As $$x \to 0$$, the denominator $$x\sin x \to 0$$. For the limit to exist and be finite, the numerator must also vanish at $$x = 0$$. Substituting $$x = 0$$ in the numerator: $$a \cdot 1 - b \cdot 1 + c \cdot 1 = a - b + c = 0$$. This gives us our first condition: $$a - b + c = 0$$ ... (i).

Since we have a $$\frac{0}{0}$$ form, we apply L'Hopital's rule. Differentiating the numerator gives $$ae^x + b\sin x - ce^{-x}$$, and differentiating the denominator gives $$\sin x + x\cos x$$. Evaluating at $$x = 0$$: the numerator becomes $$a \cdot 1 + b \cdot 0 - c \cdot 1 = a - c$$, and the denominator becomes $$0 + 0 = 0$$. For the limit to still exist as a finite value, we again need the numerator to vanish: $$a - c = 0$$ ... (ii).

We still have a $$\frac{0}{0}$$ form, so we apply L'Hopital's rule a second time. Differentiating the numerator again gives $$ae^x + b\cos x + ce^{-x}$$, and differentiating the denominator again gives $$\cos x + \cos x - x\sin x = 2\cos x - x\sin x$$. Evaluating at $$x = 0$$: the numerator becomes $$a + b + c$$, and the denominator becomes $$2$$. Therefore the limit equals $$\frac{a + b + c}{2} = 2$$, which gives $$a + b + c = 4$$ ... (iii).

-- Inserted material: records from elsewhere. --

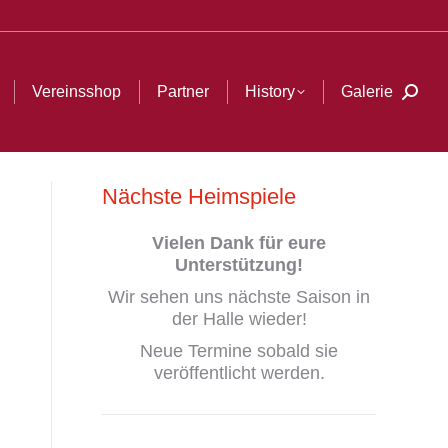
Galerie
Search:
Vereinsshop
Partner
History
Galerie
Searc
Nächste Heimspiele
Vielen Dank
für eure
Unterstützung!
Wir sehen uns nächste Saison in
der Halle wieder!
Neue Termine sobald sie
veröffentlicht werden.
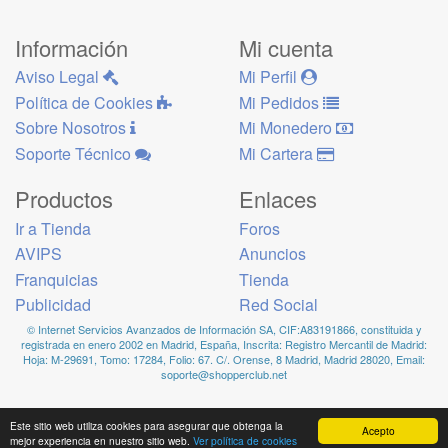
Información
Mi cuenta
Aviso Legal
Mi Perfil
Política de Cookies
Mi Pedidos
Sobre Nosotros
Mi Monedero
Soporte Técnico
Mi Cartera
Productos
Enlaces
Ir a Tienda
Foros
AVIPS
Anuncios
Franquicias
Tienda
Publicidad
Red Social
© Internet Servicios Avanzados de Información SA, CIF:A83191866, constituida y
registrada en enero 2002 en Madrid, España, Inscrita: Registro Mercantil de Madrid:
Hoja: M-29691, Tomo: 17284, Folio: 67. C/. Orense, 8 Madrid, Madrid 28020, Email:
soporte@shopperclub.net
Este sitio web utiliza cookies para asegurar que obtenga la
Acepto
mejor experiencia en nuestro sitio web.
Ver política de cookies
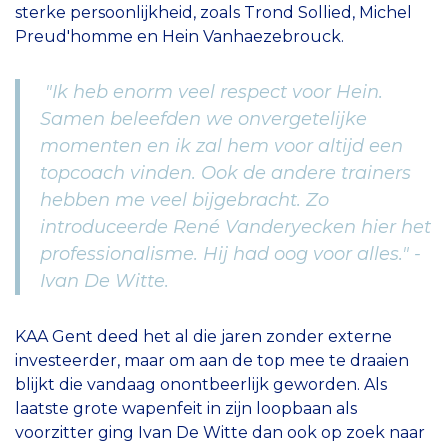
sterke persoonlijkheid, zoals Trond Sollied, Michel
Preud'homme en Hein Vanhaezebrouck.
"Ik heb enorm veel respect voor Hein.
Samen beleefden we onvergetelijke
momenten en ik zal hem voor altijd een
topcoach vinden. Ook de andere trainers
hebben me veel bijgebracht. Zo
introduceerde René Vanderyecken hier het
professionalisme. Hij had oog voor alles." -
Ivan De Witte.
KAA Gent deed het al die jaren zonder externe
investeerder, maar om aan de top mee te draaien
blijkt die vandaag onontbeerlijk geworden. Als
laatste grote wapenfeit in zijn loopbaan als
voorzitter ging Ivan De Witte dan ook op zoek naar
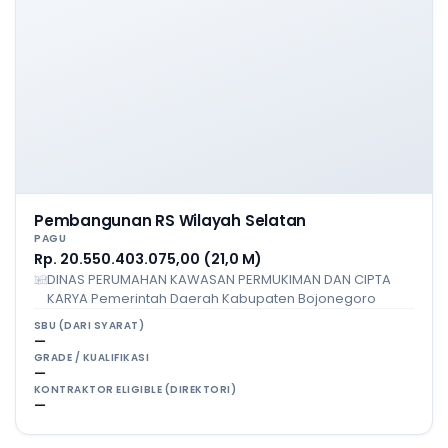
Pembangunan RS Wilayah Selatan
PAGU
Rp. 20.550.403.075,00 (21,0 M)
DINAS PERUMAHAN KAWASAN PERMUKIMAN DAN CIPTA
KARYA Pemerintah Daerah Kabupaten Bojonegoro
SBU (DARI SYARAT)
—
GRADE / KUALIFIKASI
—
KONTRAKTOR ELIGIBLE (DIREKTORI)
—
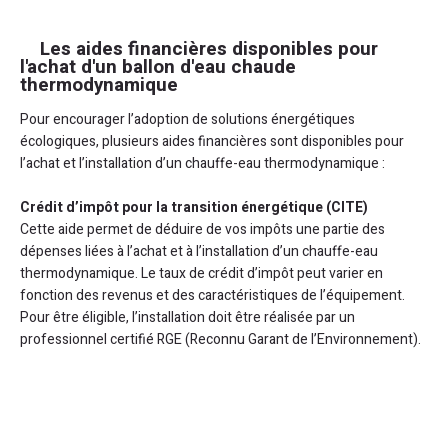
Les aides financières disponibles pour
l'achat d'un ballon d'eau chaude
thermodynamique
Pour encourager l’adoption de solutions énergétiques
écologiques, plusieurs aides financières sont disponibles pour
l’achat et l’installation d’un chauffe-eau thermodynamique :
Crédit d’impôt pour la transition énergétique (CITE)
Cette aide permet de déduire de vos impôts une partie des
dépenses liées à l’achat et à l’installation d’un chauffe-eau
thermodynamique. Le taux de crédit d’impôt peut varier en
fonction des revenus et des caractéristiques de l’équipement.
Pour être éligible, l’installation doit être réalisée par un
professionnel certifié RGE (Reconnu Garant de l’Environnement).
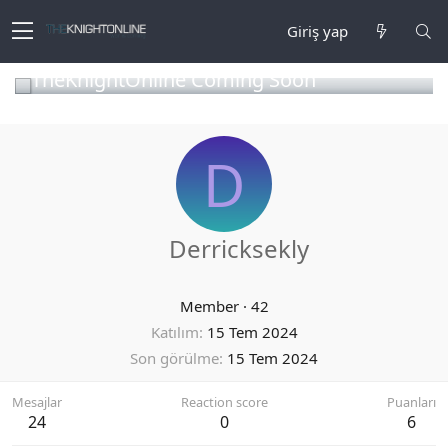
Giriş yap
TheKnightOnline Coming Soon
D
Derricksekly
Member
·
42
Katılım
15 Tem 2024
Son görülme
15 Tem 2024
Mesajlar
Reaction score
Puanları
24
0
6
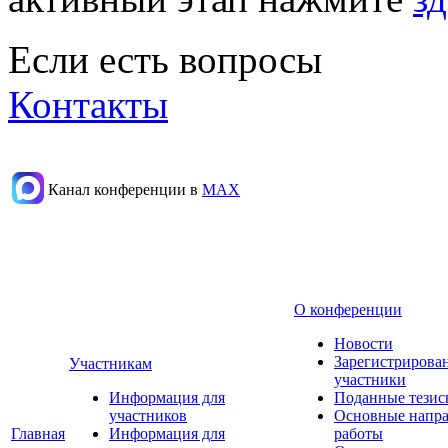
Если есть вопросы
Контакты
Канал конференции в
МАХ
О конференции
Новости
Зарегистрирова
Участникам
участники
Информация для
Поданные тезис
участников
Основные напр
Главная
Информация для
работы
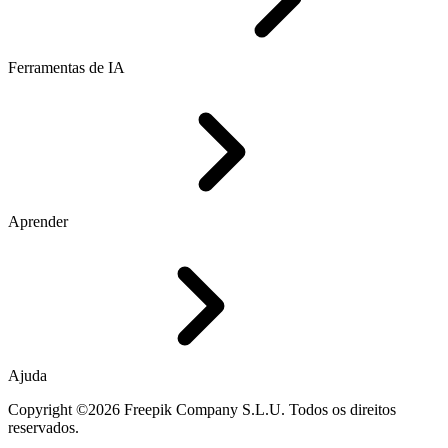
Ferramentas de IA
Aprender
Ajuda
Copyright ©2026 Freepik Company S.L.U. Todos os direitos
reservados.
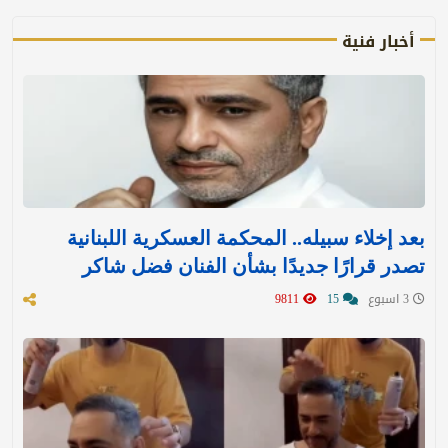
أخبار فنية
بعد إخلاء سبيله.. المحكمة العسكرية اللبنانية
تصدر قرارًا جديدًا بشأن الفنان فضل شاكر
3 اسبوع
15
9811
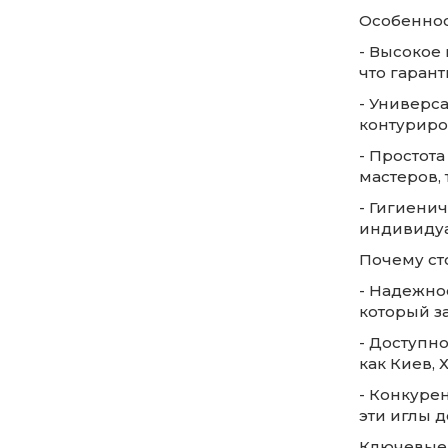
Особеннос
- Высокое
что гарант
- Универс
контуриро
- Простот
мастеров,
- Гигиенич
индивидуа
Почему ст
- Надежно
который з
- Доступно
как Киев, 
- Конкурен
эти иглы 
Ключевые с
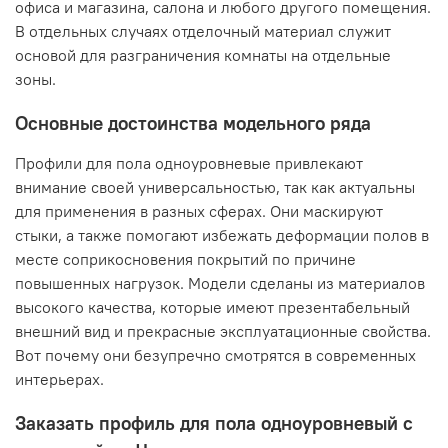
офиса и магазина, салона и любого другого помещения.
В отдельных случаях отделочный материал служит
основой для разграничения комнаты на отдельные
зоны.
Основные достоинства модельного ряда
Профили для пола одноуровневые привлекают
внимание своей универсальностью, так как актуальны
для применения в разных сферах. Они маскируют
стыки, а также помогают избежать деформации полов в
месте соприкосновения покрытий по причине
повышенных нагрузок. Модели сделаны из материалов
высокого качества, которые имеют презентабельный
внешний вид и прекрасные эксплуатационные свойства.
Вот почему они безупречно смотрятся в современных
интерьерах.
Заказать профиль для пола одноуровневый с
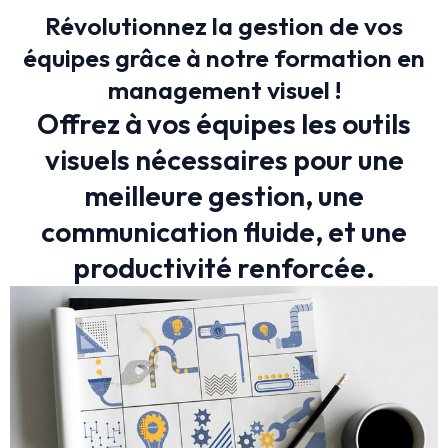
Révolutionnez la gestion de vos
équipes grâce à notre formation en
management visuel !
Offrez à vos équipes les outils
visuels nécessaires pour une
meilleure gestion, une
communication fluide, et une
productivité renforcée.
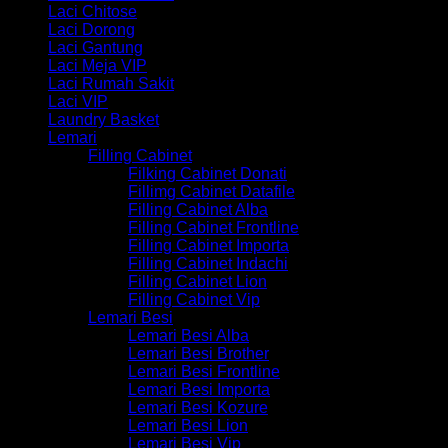
Laci Chitose
Laci Dorong
Laci Gantung
Laci Meja VIP
Laci Rumah Sakit
Laci VIP
Laundry Basket
Lemari
Filling Cabinet
Filking Cabinet Donati
Fillimg Cabinet Datafile
Filling Cabinet Alba
Filling Cabinet Frontline
Filling Cabinet Importa
Filling Cabinet Indachi
Filling Cabinet Lion
Filling Cabinet Vip
Lemari Besi
Lemari Besi Alba
Lemari Besi Brother
Lemari Besi Frontline
Lemari Besi Importa
Lemari Besi Kozure
Lemari Besi Lion
Lemari Besi Vip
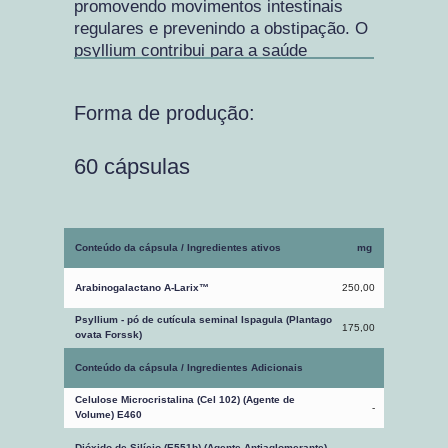
promovendo movimentos intestinais
regulares e prevenindo a obstipação. O
psyllium contribui para a saúde
digestiva geral.
Forma de produção:
60 cápsulas
Conteúdo da cápsula / Ingredientes ativos
mg
Arabinogalactano A-Larix™
250,00
Psyllium - pó de cutícula seminal Ispagula (Plantago
175,00
ovata Forssk)
Conteúdo da cápsula / Ingredientes Adicionais
Celulose Microcristalina (Cel 102) (Agente de
-
Volume) E460
Dióxido de Silício (E551b) (Agente Antiaglomerante)
-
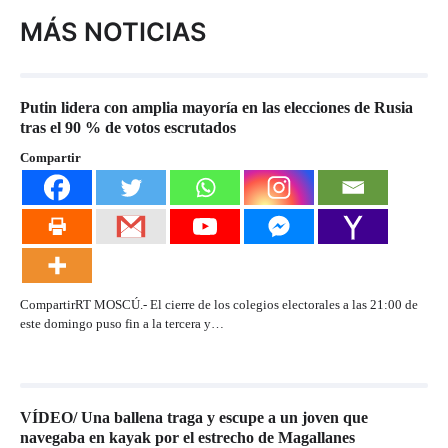
MÁS NOTICIAS
Putin lidera con amplia mayoría en las elecciones de Rusia
tras el 90 % de votos escrutados
Compartir
CompartirRT MOSCÚ.- El cierre de los colegios electorales a las 21:00 de
este domingo puso fin a la tercera y…
VÍDEO/ Una ballena traga y escupe a un joven que
navegaba en kayak por el estrecho de Magallanes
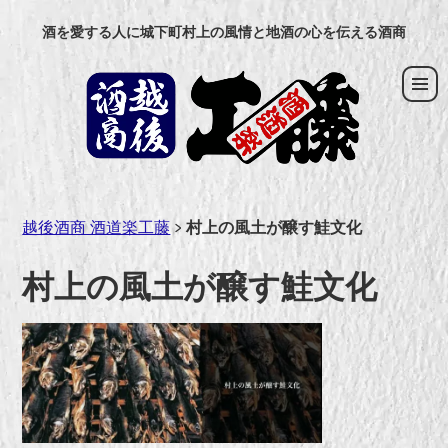
コ
酒を愛する人に城下町村上の風情と地酒の心を伝える酒商
ン
テ
ン
ツ
へ
ス
キ
ッ
越後酒商 酒道楽工藤
>
村上の風土が醸す鮭文化
プ
村上の風土が醸す鮭文化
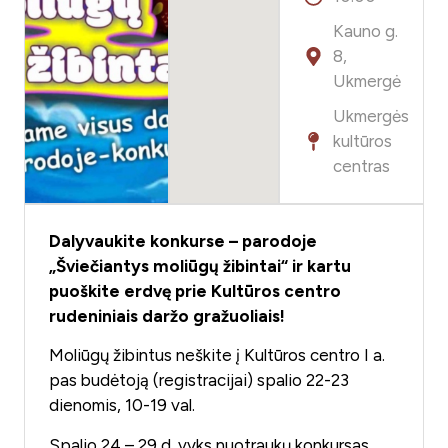
Kauno g.
8,
Ukmergė
Ukmergės
kultūros
centras
Dalyvaukite konkurse – parodoje
„Šviečiantys moliūgų žibintai“ ir kartu
puoškite erdvę prie Kultūros centro
rudeniniais daržo gražuoliais!
Moliūgų žibintus neškite į Kultūros centro I a.
pas budėtoją (registracijai) spalio 22-23
dienomis, 10-19 val.
Spalio 24 – 29 d. vyks nuotraukų konkursas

From equation (i): $$b = a + c$$. From equation (ii): $$a = c$$. Substituting $$a = c$$ into $$b = a + c$$: $$b = 2a$$. Now substituting into equation (iii): $$a + 2a + a = 4$$, so $$4a = 4$$, which gives $$a = 1$$. Therefore $$c = 1$$ and $$b = 2$$.

Hence $$a + b + c = 1 + 2 + 1 = 4$$.